Leaving aside political intrigue (which the majority of Americans would be only too happy to do), the practical implications of the Hobby Lobby decision are uncertain. While it is not entirely clear how the Court would define a closely held corporation, based on recent studies a sizable percentage of small businesses are not even subject to the ACA mandates (including contraception coverage) because they have fewer than 50 full-time employees. Moreover, according to a study prepared by Mercer Human Resources Group, approximately 90 percent of all employers in the United States (regardless of size) already offered contraception coverage. Wholesale changes in the prevalence of contraception coverage even after this decision may well be unlikely.

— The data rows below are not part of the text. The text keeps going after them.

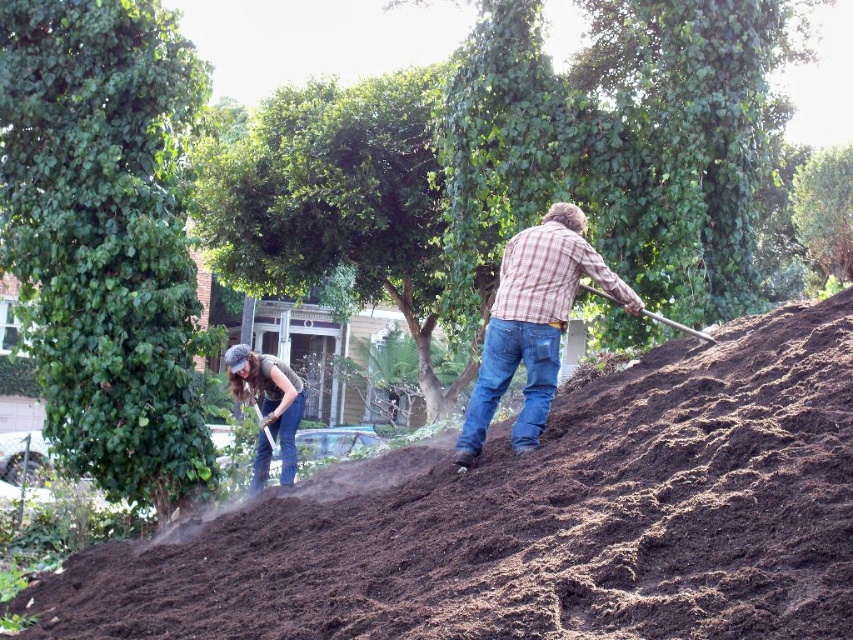
Can you confirm if plaid flannel shirt at upper center is wider than wooden shovel at upper right?

Yes, plaid flannel shirt at upper center is wider than wooden shovel at upper right.

Who is taller, plaid flannel shirt at upper center or wooden shovel at upper right?

plaid flannel shirt at upper center is taller.

Between point (579, 243) and point (608, 300), which one is positioned behind?

Point (608, 300)

Locate an element on the screen. This screenshot has width=853, height=640. plaid flannel shirt at upper center is located at coordinates (532, 323).

Between point (537, 307) and point (263, 413), which one is positioned in front?

Point (537, 307) is in front.

Does point (498, 353) come behind point (260, 448)?

No, it is in front of (260, 448).

In order to click on plaid flannel shirt at upper center in this screenshot , I will do `click(532, 323)`.

Does dark brown soil at center come behind plaid flannel shirt at upper center?

That is False.

Who is more forward, (822, 637) or (486, 326)?

Positioned in front is point (822, 637).

Where is `dark brown soil at center`? Image resolution: width=853 pixels, height=640 pixels. dark brown soil at center is located at coordinates (537, 520).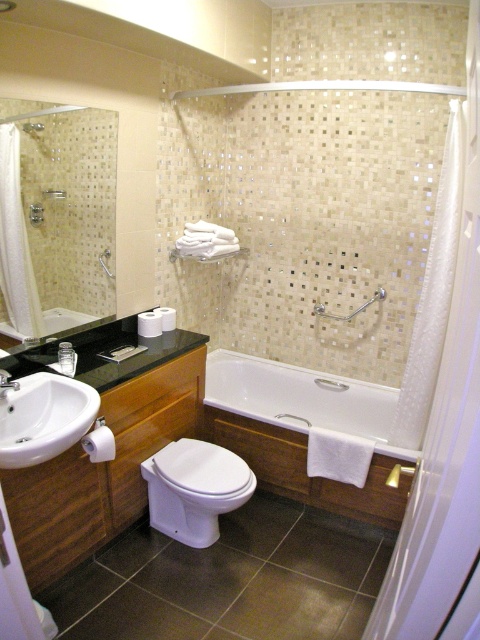
You are a delivery person with a package that is 5 feet long. You need to move it through the bathroom from the white glossy bathtub at center to the white translucent screen door at right. Can the package fit through the space between them?

The distance between the white translucent screen door at right and the white glossy bathtub at center is 5.63 feet. Since the package is 5 feet long, it can fit through the space as it is slightly longer than the package.

You are a plumber inspecting the bathroom and need to locate the shower and faucet. According to the image, where is the matte silver shower at upper center in relation to the brushed metal faucet at sink left?

The matte silver shower at upper center is above the brushed metal faucet at sink left.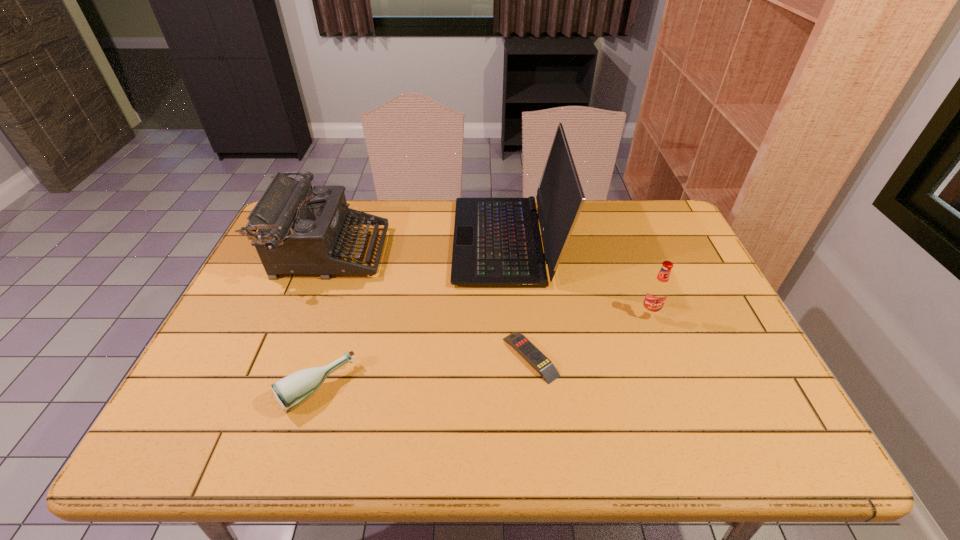
Where is `vacant space at the left edge`? vacant space at the left edge is located at coordinates (251, 288).

Image resolution: width=960 pixels, height=540 pixels. I want to click on free space at the right edge of the desktop, so click(748, 383).

In the image, there is a desktop. Identify the location of vacant space at the far right corner. (653, 238).

Locate an element on the screen. The image size is (960, 540). free space between the root beer and the fourth tallest object is located at coordinates (483, 351).

Locate an element on the screen. The image size is (960, 540). empty location between the rightmost object and the remote control is located at coordinates (589, 335).

This screenshot has width=960, height=540. Find the location of `free space between the root beer and the laptop computer`. free space between the root beer and the laptop computer is located at coordinates (578, 278).

You are a GUI agent. You are given a task and a screenshot of the screen. Output one action in this format:
    pyautogui.click(x=<x>, y=<y>)
    Task: Click on the free space that is in between the typewriter and the bottle
    
    Given the screenshot: What is the action you would take?
    pyautogui.click(x=323, y=320)

You are a GUI agent. You are given a task and a screenshot of the screen. Output one action in this format:
    pyautogui.click(x=<x>, y=<y>)
    Task: Click on the free point between the shortest object and the tallest object
    The height and width of the screenshot is (540, 960).
    Given the screenshot: What is the action you would take?
    pyautogui.click(x=518, y=299)

Find the location of a particular element. free area in between the third farthest object and the laptop computer is located at coordinates (x=578, y=278).

You are a GUI agent. You are given a task and a screenshot of the screen. Output one action in this format:
    pyautogui.click(x=<x>, y=<y>)
    Task: Click on the vacant region between the laptop computer and the fourth shortest object
    
    Given the screenshot: What is the action you would take?
    pyautogui.click(x=418, y=246)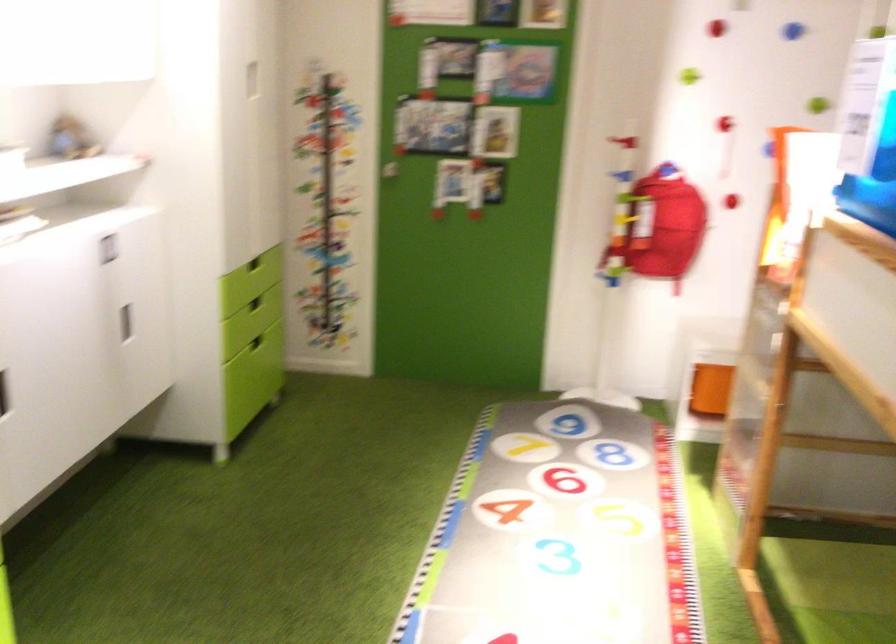
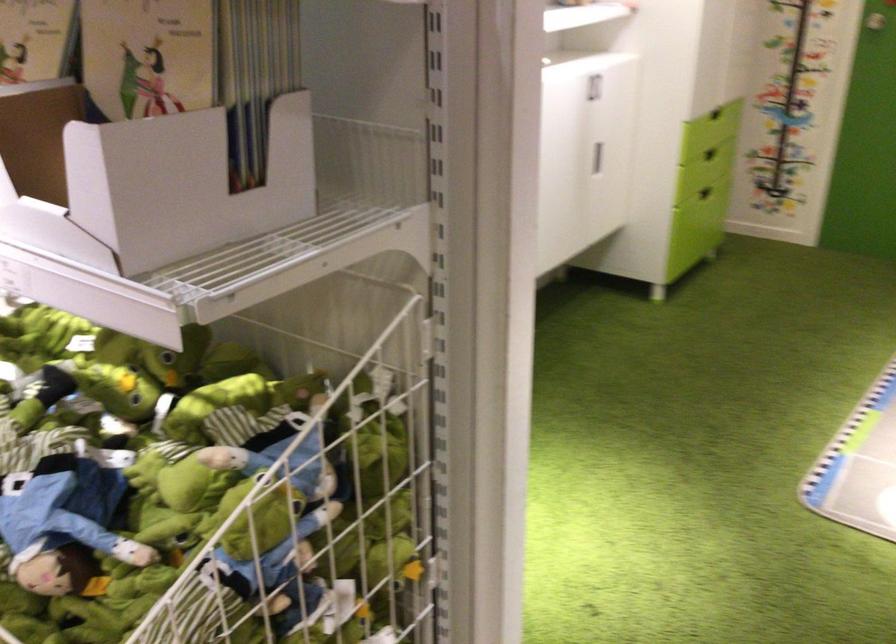
Locate, in the second image, the point that corresponds to pixel 133 323 in the first image.

(597, 158)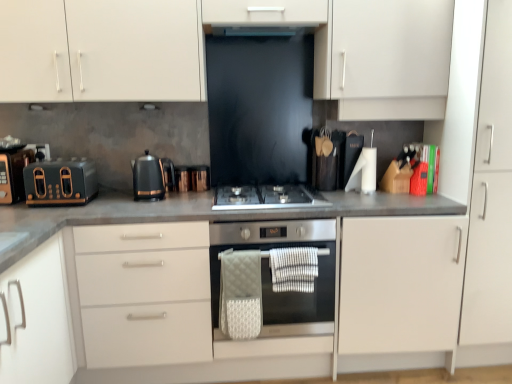
Where is `space that is in front of matte black toaster at left, the first kitchen appliance from the left`? This screenshot has width=512, height=384. space that is in front of matte black toaster at left, the first kitchen appliance from the left is located at coordinates (50, 217).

It must be noted that employers also will have to review the possible application of any state laws that might require contraception coverage despite the holding in Hobby Lobby. Many states have enacted laws that require employers that offer prescription drug coverage to cover certain contraceptives as well. Since the Court’s decision in Hobby Lobby was based on the application of the RFRA, it does not invalidate those state laws (although employers that sponsor self-funded plans may be able to evade such state laws under ERISA’s preemption doctrine).

The Hobby Lobby decision certainly ended the Supreme Court’s term with a bang (and was announced as protestors on both sides of the issues demonstrated in front of the Supreme Court building in Washington, D.C.). Coming just two years after the Supreme Court held that the ACA was constitutional, even though the Court at that time invalidated the mandatory expansion of Medicaid, some will view this decision as both a legal and a political defeat for President Obama. Others will view the decision as a setback for women’s rights, even though the majority opinion (as well as Justice Kennedy’s concurring opinion) tried to frame this case as a matter of religious freedom and even then as a decision with a very narrow application. To no one’s surprise, the decision has set off a frenzied partisan debate that seems likely to play out through the November congressional elections and into the future over religious and reproductive rights. Both parties have launched fundraising initiatives based on the decision.

Perhaps the more significant but as yet unknowable legacy of the Hobby Lobby opinion will be its possible extension to other laws and regulations that might be considered to clash with religious beliefs held by owners of closely corporations–and whether these principles get extended to other forms of corporations. In her dissent, Justice Ruth Bader Ginsburg stated that she believed the Court inadvertently “ventured into a minefield.” Only time will tell if she is correct.